Ermöglichungen von Jugend und Pädagogik in und durch jugendpädagogische Institutionen. Potenziale erziehungswissenschaftlicher Jugendforschung
摘要
Wenngleich sich eine breite erziehungswissenschaftliche Forschung zu Jugend feststellen lässt und diese zum festen Bestandteil der Erziehungswissenschaft gehört, spielen Überlegungen zum Wechselverhältnis von Jugend und Pädagogik in der erziehungswissenschaftlichen Disziplin eine marginale Rolle. Dabei reagiert Pädagogik als Disziplin und Profession weder nur auf junge Menschen, noch lässt sich Pädagogik als außergesellschaftliche Tatsache fassen. Nimmt man die Konstruktivität von Jugend und Pädagogik zum analytischen Ausgangspunkt, stellen sich viel eher Fragen, wie Jugend als spezifische Lebensphase und pädagogische Angebote als gesellschaftliche Erziehungs- und Bildungsinstanzen möglich sind.

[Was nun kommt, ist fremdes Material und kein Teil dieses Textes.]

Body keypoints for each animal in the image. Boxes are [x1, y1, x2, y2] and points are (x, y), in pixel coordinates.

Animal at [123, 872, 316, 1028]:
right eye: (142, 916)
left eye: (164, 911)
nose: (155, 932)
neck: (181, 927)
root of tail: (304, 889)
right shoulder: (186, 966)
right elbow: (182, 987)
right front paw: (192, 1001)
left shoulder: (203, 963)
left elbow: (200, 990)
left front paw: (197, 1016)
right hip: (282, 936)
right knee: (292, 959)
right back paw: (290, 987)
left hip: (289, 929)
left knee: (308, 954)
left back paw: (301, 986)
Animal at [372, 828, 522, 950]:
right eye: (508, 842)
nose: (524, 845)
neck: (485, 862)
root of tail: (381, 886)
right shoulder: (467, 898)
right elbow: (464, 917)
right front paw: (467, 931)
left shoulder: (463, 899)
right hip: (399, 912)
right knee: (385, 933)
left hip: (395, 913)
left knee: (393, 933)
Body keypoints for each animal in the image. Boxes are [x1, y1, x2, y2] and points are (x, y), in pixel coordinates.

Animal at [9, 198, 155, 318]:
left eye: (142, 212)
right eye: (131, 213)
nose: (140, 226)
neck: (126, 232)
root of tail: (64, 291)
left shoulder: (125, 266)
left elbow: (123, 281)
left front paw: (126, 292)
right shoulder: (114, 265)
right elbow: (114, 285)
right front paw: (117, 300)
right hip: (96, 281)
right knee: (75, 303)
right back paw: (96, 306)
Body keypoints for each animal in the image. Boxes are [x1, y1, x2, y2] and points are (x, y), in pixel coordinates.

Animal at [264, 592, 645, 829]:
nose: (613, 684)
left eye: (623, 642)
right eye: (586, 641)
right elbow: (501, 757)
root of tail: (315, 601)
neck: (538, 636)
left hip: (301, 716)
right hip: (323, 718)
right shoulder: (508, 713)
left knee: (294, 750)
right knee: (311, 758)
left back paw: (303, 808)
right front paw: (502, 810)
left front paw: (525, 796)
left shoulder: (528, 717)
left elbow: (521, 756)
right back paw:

Der Beitrag entwickelt methodologische Überlegungen zu einer erziehungswissenschaftlichen Jugendforschung, die diesem sich historisch jeweils spezifisch verfassten Verhältnis von Jugend und Pädagogik Rechnung trägt und damit neben Fragen zur Ermöglichung von Jugend, auch Fragen zur Ermöglichung von Pädagogik in und durch jugendpädagogische Institutionen in den Fokus rückt. Dem hier entwickelten Ansatz einer erziehungswissenschaftlichen Jugendforschung liegt ein dreifaches Potenzial inne: Erstens kann ein solcher Forschungsansatz klären, wie auf Jugendliche in der Pädagogik eingegangen und so das Leben von Jugendlichen als Jugendliche hervorgebracht wird; zweitens trägt die dabei verfolgte Analyse von Jugend in der Pädagogik auf eine Theoretisierung von Pädagogik Rechnung; drittens kann darüber die wechselseitige Verwobenheit von Jugend und Pädagogik analysiert werden.